Questions –
- 1) Update the car-noise forum thread from the words "One Is A Rattle" through "Is Hitting Something.", replacing "Dash" with "Dashboard".
- 2) List every distinct username that posts in the car-noise forum thread.
- 3) Resume the car-noise forum thread after its last post.

Provided passage –
Start of Block

# A/c Noisy! Something Loose Behind Rear Wheels!



## HARRY BARR (Dec 11, 2006)

Has Anyone Experienced These 2 Problems? If So Can You Tell Me The Remedy?
One Is A Rattle Like Something Is Loose In The Right Rear. Sounds Like It's Behind The Rear Wheel Well.
The Other Is A Noisy A/c In The Dash Primarly When You First Start It. Almost Sounds Like The Fan Is Hitting Something.

Thanks For Your Help
Harry


----------



## smokin455 (Jul 28, 2006)

*Noise*

:agree I have experienced the same type of noise in the right side wheel well area. I wouldn't call it a rattle but rather a groan like body panels rubbing together. I only hear it when easing the clutch out. I have never figured out exactly what it is.


----------



## Joey R (Mar 29, 2007)

I had a similar issue... On my way out this morning, I noticed I had a flat. So, I removed the trunk floor and I noticed that *the nut that holds my* *spare down was VERY loose.* (spare was moving around...) So I fixed the flat and tightened everthing up.. and VIOLA! Noise is gone... Hope this helps...


----------



## HARRY BARR (Dec 11, 2006)

Thanks For Your Responses
Harry


----------



## smokin455 (Jul 28, 2006)

I have already checked that. It must be something else.
Anybody have an idea?


----------



## XV Scott (Jul 15, 2006)

I have brought my 06 GTO to the dealer twice for the same problem. They told me the passenger side rear lower control arm was loose and tightened it up. Well lo and behold two days and ten potholes later the "thunking" sound is still there. Second trip to dealership provided same results. The Service Manager had no answers for me other than "it was loose and we tightened it up". Not very reassuring to say the least.

End of Block

Source material –
Start of Block

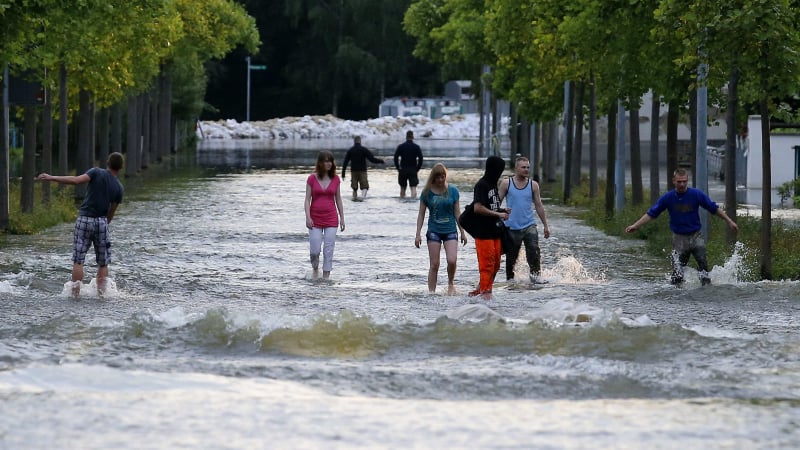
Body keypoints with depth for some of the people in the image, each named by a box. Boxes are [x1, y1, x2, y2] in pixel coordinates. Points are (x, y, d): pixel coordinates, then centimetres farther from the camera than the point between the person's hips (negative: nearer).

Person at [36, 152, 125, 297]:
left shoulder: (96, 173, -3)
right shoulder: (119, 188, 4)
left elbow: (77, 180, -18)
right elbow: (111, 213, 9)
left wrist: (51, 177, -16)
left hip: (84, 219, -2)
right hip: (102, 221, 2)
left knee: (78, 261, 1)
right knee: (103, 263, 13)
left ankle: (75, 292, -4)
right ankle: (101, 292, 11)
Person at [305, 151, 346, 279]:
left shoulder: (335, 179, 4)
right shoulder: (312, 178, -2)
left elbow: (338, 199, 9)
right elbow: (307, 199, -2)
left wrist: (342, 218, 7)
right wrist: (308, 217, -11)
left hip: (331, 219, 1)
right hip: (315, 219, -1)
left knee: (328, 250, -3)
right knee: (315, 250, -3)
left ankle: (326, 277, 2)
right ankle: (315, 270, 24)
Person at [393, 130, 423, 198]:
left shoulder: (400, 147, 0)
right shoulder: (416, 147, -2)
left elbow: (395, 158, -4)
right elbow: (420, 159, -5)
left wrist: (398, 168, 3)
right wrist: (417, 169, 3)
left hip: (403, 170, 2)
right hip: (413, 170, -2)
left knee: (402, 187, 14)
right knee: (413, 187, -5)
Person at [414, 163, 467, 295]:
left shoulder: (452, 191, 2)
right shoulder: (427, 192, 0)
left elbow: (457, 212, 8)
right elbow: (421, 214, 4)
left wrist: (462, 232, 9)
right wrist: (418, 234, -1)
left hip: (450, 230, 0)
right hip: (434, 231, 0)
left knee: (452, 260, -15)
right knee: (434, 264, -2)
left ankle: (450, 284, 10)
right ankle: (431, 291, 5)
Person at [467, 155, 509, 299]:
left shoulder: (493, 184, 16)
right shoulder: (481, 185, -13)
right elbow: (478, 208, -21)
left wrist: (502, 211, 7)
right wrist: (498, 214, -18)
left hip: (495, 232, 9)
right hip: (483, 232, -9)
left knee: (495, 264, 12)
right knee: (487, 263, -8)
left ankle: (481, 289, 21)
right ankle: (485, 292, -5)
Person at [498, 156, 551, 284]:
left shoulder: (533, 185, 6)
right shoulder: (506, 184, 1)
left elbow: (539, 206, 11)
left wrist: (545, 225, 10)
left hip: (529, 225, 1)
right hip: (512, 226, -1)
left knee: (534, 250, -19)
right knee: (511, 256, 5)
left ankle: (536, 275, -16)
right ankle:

End of Block

Responses by task –
- 1)
One Is A Rattle Like Something Is Loose In The Right Rear. Sounds Like It's Behind The Rear Wheel Well.
The Other Is A Noisy A/c In The Dashboard Primarly When You First Start It. Almost Sounds Like The Fan Is Hitting Something.

- 2)
HARRY BARR
smokin455
Joey R
XV Scott

- 3)
----------



## Red Bearded Goat (Mar 19, 2007)

XV Scott said:


> I have brought my 06 GTO to the dealer twice for the same problem. They told me the passenger side rear lower control arm was loose and tightened it up. Well lo and behold two days and ten potholes later the "thunking" sound is still there. Second trip to dealership provided same results. The Service Manager had no answers for me other than "it was loose and we tightened it up". Not very reassuring to say the least.


Bro, I grew up in Yonkers before moving south some 32 years ago but still stop in your area every now and then.... the roads suck, always have and could be a contributing factor in the problem if the dealer is right. That said, still sounds fishy on the dealers part.... I test drove a GTO with 17's at a DC burb dealership that had your problem and passed even thou it was the best deal on the table that I found. It wasn't the thunk of their car, it was the very heavy smell of burning rubber when I parked it (officer, honestly I didn't do it)... which I believed to be strut rub at the time. 
Red Beard.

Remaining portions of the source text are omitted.